I came into the House of Lords—I am sorry that I keep repeating this—to get rid of poverty, not to make the poor more comfortable, which every Administration since the Second World War has been trying to do. As a person who comes from that class, I know darn well that if you spend all your efforts on trying to make the poor comfortable then you will destroy their future, because there is no such thing as a future if you are stuck in poverty.

I was astonished to hear from the Minister that poverty costs £40 billion. I am astonished because of the fact that roughly half of the budgets for our NHS hospitals—this is according to the doctors I have spoken to—are spent on trying to keep the poorest among us as healthy as possible. Look at the fact that 50% of people who suffer from cardiac arrests and cardiac illnesses are those who have food poverty in their background. If you look at the prison system, it is almost a poverty system.
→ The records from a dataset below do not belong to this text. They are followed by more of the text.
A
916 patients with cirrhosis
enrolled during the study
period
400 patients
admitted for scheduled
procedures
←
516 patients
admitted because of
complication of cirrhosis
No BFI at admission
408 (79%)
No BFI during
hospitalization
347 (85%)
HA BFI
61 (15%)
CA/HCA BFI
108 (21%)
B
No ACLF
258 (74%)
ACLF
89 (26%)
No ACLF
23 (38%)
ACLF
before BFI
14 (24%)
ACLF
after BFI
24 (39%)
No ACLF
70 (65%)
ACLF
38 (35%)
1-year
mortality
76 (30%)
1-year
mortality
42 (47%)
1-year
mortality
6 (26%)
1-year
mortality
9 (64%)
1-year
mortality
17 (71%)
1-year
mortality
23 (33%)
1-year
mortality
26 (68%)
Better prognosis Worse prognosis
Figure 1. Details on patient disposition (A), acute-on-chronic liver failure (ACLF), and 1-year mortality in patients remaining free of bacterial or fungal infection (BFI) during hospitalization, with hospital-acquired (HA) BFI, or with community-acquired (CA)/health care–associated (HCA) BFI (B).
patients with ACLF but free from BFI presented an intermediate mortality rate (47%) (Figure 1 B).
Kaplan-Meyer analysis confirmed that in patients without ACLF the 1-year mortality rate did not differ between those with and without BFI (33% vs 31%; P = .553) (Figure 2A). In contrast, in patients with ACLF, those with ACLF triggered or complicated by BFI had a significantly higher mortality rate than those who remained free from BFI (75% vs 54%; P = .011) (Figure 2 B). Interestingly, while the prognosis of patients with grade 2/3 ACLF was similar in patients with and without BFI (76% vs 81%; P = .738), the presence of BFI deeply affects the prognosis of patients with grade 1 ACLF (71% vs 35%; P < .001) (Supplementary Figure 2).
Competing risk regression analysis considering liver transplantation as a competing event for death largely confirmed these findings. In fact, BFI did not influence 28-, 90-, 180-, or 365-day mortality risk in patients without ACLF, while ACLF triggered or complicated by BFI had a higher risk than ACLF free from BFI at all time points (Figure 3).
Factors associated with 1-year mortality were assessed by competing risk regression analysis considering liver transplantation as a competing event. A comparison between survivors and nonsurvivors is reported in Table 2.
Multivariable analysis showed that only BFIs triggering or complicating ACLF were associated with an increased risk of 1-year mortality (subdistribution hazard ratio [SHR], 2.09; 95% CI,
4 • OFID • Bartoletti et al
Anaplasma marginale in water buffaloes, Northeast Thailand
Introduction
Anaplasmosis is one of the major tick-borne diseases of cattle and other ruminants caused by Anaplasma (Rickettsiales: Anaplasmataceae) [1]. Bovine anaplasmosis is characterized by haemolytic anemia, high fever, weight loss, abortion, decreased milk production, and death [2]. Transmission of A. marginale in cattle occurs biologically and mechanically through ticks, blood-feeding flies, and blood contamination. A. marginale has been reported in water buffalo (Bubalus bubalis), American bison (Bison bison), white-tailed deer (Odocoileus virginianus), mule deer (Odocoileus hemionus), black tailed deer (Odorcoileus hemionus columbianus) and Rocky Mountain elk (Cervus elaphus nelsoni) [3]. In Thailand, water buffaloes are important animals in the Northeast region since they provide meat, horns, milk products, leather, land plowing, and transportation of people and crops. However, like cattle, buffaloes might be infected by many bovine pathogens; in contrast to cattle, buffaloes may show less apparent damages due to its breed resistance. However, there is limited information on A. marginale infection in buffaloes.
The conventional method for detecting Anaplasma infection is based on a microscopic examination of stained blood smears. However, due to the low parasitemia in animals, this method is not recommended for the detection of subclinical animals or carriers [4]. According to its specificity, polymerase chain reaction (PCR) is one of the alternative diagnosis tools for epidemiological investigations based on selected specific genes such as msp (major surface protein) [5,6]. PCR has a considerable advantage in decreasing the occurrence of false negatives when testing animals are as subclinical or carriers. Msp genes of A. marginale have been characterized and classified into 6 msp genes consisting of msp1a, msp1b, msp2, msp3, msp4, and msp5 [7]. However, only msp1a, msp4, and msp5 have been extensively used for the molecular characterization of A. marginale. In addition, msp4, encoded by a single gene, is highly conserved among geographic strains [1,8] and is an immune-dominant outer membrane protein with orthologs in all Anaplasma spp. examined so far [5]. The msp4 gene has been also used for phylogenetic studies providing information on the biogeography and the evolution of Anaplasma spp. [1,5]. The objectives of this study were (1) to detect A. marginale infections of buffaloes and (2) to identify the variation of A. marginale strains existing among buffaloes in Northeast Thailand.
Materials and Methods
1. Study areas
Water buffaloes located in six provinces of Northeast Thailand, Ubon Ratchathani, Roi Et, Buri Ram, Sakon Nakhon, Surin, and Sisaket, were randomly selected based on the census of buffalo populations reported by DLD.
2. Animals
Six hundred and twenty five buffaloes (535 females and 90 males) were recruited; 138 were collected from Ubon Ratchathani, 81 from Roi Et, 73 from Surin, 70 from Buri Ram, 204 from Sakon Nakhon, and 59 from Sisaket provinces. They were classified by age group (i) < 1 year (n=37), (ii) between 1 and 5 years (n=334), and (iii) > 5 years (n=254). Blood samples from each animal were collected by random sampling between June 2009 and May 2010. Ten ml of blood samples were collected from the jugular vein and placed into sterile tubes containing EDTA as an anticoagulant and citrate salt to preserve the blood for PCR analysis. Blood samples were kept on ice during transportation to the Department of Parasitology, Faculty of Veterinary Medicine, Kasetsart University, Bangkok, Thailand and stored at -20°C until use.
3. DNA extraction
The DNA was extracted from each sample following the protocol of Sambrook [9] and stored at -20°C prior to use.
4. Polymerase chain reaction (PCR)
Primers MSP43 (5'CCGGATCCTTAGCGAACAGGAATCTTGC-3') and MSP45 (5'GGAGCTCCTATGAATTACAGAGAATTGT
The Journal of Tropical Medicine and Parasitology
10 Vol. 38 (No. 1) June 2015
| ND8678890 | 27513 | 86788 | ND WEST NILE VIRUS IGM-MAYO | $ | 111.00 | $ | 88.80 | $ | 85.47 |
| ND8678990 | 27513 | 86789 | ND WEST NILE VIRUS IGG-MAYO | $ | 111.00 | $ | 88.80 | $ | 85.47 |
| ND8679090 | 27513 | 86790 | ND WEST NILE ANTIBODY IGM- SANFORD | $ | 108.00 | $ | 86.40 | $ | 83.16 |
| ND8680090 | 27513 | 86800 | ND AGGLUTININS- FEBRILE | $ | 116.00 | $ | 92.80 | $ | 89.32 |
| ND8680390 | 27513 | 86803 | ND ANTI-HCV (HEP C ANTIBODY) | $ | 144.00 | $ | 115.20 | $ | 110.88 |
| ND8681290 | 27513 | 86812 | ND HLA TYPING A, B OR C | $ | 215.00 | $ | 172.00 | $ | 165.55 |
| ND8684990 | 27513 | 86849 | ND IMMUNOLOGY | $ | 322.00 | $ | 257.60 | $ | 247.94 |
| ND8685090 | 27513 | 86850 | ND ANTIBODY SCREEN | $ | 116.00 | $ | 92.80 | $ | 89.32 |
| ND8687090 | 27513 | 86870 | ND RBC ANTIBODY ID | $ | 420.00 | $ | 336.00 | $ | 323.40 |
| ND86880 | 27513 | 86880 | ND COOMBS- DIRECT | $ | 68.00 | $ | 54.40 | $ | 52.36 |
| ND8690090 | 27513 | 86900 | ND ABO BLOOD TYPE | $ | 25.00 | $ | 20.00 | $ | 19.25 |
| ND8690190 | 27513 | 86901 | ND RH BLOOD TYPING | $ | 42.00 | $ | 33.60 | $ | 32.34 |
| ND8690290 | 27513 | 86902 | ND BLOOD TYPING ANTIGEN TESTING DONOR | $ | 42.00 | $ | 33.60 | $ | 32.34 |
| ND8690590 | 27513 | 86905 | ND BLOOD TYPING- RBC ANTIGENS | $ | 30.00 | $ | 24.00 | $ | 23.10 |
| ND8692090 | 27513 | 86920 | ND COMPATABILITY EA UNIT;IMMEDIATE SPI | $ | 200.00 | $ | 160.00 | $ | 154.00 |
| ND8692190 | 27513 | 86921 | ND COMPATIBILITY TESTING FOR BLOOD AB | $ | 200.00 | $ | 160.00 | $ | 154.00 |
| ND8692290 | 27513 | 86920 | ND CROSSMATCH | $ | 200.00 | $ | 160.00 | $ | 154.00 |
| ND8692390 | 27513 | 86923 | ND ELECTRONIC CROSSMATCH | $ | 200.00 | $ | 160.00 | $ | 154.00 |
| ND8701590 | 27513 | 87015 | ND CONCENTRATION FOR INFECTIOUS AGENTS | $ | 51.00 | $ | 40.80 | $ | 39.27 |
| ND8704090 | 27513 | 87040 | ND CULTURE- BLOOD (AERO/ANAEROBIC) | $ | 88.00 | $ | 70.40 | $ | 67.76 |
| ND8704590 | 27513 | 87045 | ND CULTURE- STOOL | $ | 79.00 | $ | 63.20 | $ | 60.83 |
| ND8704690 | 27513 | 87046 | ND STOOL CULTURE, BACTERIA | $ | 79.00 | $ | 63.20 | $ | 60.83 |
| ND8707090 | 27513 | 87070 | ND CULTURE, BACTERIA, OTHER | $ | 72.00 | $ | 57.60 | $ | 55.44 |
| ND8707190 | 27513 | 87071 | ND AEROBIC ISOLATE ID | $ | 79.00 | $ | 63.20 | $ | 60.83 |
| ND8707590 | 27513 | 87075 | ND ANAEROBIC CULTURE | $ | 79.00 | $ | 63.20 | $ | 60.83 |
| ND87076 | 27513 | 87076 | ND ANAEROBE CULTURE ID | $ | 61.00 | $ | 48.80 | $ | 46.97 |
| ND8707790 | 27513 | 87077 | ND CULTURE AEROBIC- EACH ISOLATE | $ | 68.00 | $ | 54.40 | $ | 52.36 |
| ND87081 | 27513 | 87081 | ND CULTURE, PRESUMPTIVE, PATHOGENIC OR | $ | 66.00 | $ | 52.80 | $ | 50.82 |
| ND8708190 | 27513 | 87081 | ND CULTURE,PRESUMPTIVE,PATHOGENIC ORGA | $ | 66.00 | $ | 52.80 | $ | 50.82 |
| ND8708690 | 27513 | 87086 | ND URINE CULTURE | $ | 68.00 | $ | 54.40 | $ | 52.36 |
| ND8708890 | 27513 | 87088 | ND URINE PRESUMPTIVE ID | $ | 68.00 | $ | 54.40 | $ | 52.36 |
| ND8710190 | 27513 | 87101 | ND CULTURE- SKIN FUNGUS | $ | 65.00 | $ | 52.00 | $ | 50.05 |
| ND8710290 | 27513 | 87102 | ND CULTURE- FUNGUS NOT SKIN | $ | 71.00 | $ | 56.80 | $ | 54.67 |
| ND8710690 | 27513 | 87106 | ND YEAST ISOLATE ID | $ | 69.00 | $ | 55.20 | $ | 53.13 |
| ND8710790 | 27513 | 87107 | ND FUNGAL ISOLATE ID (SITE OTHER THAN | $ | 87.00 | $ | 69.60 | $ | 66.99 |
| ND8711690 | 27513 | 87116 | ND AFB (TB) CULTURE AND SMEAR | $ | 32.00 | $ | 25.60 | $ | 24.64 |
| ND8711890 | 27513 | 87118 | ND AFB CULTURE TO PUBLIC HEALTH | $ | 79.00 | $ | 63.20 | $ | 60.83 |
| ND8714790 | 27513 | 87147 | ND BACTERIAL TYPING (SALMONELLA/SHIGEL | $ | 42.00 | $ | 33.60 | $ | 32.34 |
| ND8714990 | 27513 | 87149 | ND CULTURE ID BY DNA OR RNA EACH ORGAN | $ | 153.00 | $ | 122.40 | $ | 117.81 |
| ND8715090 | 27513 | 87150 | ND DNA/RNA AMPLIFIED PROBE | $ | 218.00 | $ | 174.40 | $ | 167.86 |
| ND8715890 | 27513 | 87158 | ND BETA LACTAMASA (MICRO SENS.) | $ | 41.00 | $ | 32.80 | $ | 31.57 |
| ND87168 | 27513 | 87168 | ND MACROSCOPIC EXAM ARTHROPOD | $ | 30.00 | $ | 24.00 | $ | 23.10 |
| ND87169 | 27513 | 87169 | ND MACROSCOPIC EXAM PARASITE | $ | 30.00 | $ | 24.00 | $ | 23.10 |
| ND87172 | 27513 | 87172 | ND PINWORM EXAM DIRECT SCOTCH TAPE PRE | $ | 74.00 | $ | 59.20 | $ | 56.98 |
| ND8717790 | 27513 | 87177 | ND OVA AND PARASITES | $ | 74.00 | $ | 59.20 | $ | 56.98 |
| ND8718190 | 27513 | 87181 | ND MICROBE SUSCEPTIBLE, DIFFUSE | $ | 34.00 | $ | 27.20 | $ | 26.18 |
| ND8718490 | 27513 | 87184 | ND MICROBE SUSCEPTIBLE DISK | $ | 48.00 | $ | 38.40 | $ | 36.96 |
All right, we have some middle-class and upper-class people; we have had the occasional posh person join the prison estate, but it is mainly a gateway for people to go into a closed society who themselves have inherited poverty. What I do not understand about this Government, and did not understand about the previous one or the one before, and the one before them, is that they never stop and say, as the noble Lord, Lord Saatchi, is asking us to do, that it does not work.

Some years ago, I developed something called the PEC system. I am very proud of it, because it has been used by Governments elsewhere and by local authorities. I have spoken about it in the House. PEC stands for “prevention, emergency, cure”. Why is it that all Governments have a number of initiatives and projects around prevention and cure that never go mainstream? Why is it that 80% of the money that this Government are spending directly on poverty is spent in the emergency of poverty: in holding the hands of the poorest among us? When are we going to wake up to the fact that it is a great risk to democracy? We are going to see it coming down the line. Reform is riddled with poverty. The people who are getting on the boats coming over here are riddled with poverty. Yet Government after Government, department after department, Minister after Minister, still keep this shambolic governmental system, with a Treasury that is hidden from sight on most occasions and does not get down into the dirt and look at the damage done by poverty.

I will end there, but I would like to congratulate the Government on their Budget. I would love to see some real, serious intervention in this House and the other place around the idea of when we are going to dismantle poverty rather than doing these stop-gap things.